*Material supplied*:
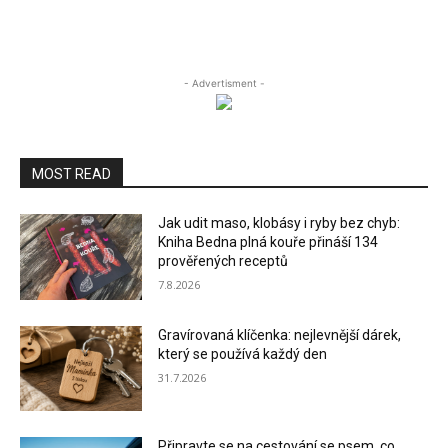
- Advertisment -
MOST READ
Jak udit maso, klobásy i ryby bez chyb:
Kniha Bedna plná kouře přináší 134
prověřených receptů
7.8.2026
Gravírovaná klíčenka: nejlevnější dárek,
který se používá každý den
31.7.2026
Připravte se na cestování se psem, co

*Problem requirements*: The copy you output must match the entries above exactly, except that it has no pictures.

*Solution for this exercise*:
- Advertisment -
MOST READ
Jak udit maso, klobásy i ryby bez chyb:
Kniha Bedna plná kouře přináší 134
prověřených receptů
7.8.2026
Gravírovaná klíčenka: nejlevnější dárek,
který se používá každý den
31.7.2026
Připravte se na cestování se psem, co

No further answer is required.